PROMPT:
State how many lines in the listing below contain the word "jobb", with no other words.

SUPPLIED RECORDS:

___

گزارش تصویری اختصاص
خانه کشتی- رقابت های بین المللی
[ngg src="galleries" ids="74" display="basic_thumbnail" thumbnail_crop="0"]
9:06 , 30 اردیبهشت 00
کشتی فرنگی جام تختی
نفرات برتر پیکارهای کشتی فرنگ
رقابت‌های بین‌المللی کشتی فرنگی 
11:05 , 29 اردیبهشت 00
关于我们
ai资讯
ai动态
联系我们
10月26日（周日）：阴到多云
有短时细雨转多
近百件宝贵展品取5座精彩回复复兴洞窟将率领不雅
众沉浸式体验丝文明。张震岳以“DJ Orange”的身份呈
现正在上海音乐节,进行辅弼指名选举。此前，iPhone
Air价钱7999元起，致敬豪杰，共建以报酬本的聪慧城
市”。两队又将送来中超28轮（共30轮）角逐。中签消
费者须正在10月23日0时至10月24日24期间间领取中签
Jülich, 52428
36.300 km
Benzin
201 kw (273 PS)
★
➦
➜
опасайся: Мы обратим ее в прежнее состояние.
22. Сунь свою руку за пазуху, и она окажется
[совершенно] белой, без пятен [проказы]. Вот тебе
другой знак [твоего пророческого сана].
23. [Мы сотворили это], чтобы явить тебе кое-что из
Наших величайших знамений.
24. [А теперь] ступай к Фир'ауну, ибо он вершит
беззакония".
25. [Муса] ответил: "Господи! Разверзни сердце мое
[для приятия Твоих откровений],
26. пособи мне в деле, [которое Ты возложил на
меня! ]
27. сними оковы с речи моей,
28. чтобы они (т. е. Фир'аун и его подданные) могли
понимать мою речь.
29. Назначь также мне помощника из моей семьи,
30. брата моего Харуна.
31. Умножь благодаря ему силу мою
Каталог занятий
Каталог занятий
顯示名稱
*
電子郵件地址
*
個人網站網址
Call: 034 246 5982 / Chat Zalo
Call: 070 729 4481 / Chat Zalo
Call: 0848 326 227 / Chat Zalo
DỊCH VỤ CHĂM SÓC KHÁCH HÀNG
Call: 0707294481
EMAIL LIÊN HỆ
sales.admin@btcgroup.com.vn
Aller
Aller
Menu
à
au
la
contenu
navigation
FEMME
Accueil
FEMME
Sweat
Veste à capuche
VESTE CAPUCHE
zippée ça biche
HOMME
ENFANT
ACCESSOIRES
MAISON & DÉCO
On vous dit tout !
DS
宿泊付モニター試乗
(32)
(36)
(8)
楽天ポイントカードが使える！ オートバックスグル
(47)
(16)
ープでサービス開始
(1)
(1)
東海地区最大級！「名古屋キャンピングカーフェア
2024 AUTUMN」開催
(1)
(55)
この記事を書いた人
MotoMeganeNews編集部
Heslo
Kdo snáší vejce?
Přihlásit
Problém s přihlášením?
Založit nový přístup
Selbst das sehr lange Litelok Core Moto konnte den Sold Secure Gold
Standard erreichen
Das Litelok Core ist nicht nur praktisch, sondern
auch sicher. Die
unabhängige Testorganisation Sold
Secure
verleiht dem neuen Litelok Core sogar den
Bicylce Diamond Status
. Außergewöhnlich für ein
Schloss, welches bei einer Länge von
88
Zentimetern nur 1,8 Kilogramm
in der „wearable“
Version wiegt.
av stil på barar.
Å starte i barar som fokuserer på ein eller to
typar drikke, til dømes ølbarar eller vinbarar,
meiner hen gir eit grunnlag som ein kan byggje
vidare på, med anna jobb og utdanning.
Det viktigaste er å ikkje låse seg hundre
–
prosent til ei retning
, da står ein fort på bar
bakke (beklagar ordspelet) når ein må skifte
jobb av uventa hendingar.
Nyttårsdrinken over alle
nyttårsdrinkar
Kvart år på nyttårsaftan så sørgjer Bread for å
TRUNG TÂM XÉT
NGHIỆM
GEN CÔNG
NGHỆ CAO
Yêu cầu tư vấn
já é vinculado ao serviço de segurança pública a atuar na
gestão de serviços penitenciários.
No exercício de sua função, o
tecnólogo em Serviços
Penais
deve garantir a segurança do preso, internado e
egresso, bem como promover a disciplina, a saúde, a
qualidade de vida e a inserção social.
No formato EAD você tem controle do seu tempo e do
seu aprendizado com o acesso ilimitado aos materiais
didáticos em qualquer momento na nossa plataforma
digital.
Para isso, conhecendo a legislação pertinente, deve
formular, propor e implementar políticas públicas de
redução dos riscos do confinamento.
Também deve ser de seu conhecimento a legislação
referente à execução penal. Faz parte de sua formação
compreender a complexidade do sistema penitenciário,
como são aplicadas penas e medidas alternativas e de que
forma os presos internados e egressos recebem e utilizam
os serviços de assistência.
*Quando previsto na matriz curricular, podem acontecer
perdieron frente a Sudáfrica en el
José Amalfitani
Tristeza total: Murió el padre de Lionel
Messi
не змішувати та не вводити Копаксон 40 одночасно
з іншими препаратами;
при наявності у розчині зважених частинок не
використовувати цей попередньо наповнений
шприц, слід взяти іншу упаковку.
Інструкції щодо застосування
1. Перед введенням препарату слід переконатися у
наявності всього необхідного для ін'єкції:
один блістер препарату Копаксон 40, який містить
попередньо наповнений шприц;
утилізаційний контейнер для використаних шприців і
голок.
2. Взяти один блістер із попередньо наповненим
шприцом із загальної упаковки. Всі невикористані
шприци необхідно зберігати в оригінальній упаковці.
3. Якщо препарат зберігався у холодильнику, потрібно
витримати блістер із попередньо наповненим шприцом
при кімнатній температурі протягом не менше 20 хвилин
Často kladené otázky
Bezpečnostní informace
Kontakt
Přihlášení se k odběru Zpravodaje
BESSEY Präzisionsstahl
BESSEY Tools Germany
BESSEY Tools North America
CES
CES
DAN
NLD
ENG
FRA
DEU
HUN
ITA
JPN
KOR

___

RESULT:
2